Discussion Questions

1. Orion's General Counsel made a good-faith effort to simplify compliance by applying the strictest framework globally. What is the fundamental flaw in the "apply the strictest framework globally" approach when frameworks conflict rather than merely differ in strictness? Under what circumstances — if any — does applying the strictest framework globally work without creating new problems?

2. The two BSA record-keeping violations arose from an automated deletion workflow that executed without jurisdiction-specific safeguards. How should automated regulatory workflows be designed to prevent unintended violations in one jurisdiction caused by compliance measures designed for another? What testing should have been performed before the global deletion workflow was deployed?

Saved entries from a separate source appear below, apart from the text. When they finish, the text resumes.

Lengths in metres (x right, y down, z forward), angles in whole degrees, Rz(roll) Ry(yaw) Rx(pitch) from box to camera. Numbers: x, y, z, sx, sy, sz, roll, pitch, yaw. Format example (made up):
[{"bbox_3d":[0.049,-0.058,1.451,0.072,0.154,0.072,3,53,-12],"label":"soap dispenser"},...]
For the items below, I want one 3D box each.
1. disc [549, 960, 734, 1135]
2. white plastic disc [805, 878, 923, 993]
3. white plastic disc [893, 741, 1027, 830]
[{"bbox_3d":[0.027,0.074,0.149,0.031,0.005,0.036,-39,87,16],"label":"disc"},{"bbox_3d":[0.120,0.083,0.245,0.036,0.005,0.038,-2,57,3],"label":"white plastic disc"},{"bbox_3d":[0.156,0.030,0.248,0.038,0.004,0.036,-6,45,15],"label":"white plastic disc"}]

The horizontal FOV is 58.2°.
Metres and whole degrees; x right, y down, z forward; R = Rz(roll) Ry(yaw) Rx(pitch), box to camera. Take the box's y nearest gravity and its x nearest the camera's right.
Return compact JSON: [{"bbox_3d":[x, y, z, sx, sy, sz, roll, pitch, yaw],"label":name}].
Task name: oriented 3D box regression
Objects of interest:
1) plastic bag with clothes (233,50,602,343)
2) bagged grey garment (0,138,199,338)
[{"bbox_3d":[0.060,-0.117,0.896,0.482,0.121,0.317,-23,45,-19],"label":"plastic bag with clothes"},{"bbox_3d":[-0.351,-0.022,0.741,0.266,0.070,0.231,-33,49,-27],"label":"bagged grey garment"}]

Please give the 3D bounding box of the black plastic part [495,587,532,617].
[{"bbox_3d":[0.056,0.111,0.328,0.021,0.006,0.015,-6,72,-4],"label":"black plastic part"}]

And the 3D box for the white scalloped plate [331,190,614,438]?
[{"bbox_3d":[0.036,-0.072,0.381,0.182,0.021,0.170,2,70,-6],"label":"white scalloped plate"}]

3. Rafael identified the CCPA consent conflict: Orion's global GDPR opt-in requirement made certain lawful US data sharing activities inconsistent with Orion's own privacy policy. What is the compliance risk created when a firm's own privacy policy is more restrictive than applicable law, and the firm then fails to comply with its own policy? How should privacy policies be drafted to accommodate multi-jurisdictional operations without creating internally inconsistent obligations?

4. Orion's voluntary self-disclosure to FinCEN regarding the BSA record-keeping failures was a critical risk management decision. What factors should a firm weigh when deciding whether to voluntarily self-disclose a regulatory violation? What are the risks of self-disclosure, and under what circumstances does self-disclosure typically result in a better outcome than non-disclosure followed by regulatory discovery?

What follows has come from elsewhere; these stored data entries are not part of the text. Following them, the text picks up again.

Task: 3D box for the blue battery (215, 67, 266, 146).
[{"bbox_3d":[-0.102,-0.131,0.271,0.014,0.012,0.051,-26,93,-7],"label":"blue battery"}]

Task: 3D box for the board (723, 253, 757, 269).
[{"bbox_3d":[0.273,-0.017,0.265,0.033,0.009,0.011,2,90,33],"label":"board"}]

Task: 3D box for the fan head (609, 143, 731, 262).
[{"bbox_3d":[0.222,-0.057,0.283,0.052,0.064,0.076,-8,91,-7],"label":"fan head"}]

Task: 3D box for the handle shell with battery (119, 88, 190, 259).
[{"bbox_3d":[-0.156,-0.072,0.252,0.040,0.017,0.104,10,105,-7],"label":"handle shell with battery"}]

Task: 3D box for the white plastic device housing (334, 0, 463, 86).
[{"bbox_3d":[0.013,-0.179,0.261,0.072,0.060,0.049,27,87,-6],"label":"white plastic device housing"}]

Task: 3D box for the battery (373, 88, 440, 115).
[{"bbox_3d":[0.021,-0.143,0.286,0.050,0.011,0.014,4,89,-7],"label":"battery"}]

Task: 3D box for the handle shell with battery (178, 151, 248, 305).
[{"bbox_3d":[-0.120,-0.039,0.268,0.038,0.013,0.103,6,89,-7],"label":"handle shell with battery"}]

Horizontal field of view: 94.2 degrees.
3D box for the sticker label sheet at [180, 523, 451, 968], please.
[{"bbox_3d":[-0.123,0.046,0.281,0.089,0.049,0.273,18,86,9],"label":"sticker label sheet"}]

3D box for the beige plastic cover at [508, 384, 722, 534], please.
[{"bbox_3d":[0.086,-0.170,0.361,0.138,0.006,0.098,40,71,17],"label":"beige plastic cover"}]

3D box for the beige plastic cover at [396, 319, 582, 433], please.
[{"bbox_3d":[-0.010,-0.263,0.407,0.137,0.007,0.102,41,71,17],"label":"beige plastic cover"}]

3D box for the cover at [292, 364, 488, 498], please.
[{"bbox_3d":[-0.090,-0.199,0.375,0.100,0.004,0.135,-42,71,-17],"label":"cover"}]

5. The conflict between GDPR's right to erasure and blockchain-based records (which are immutable by design) raises a similar structural problem to the one Orion faced with BSA retention. Design a data architecture for a blockchain-based trade reconciliation system that complies with GDPR's right to erasure without violating the immutability of the blockchain record. What technical approaches exist for separating personal data from the immutable record?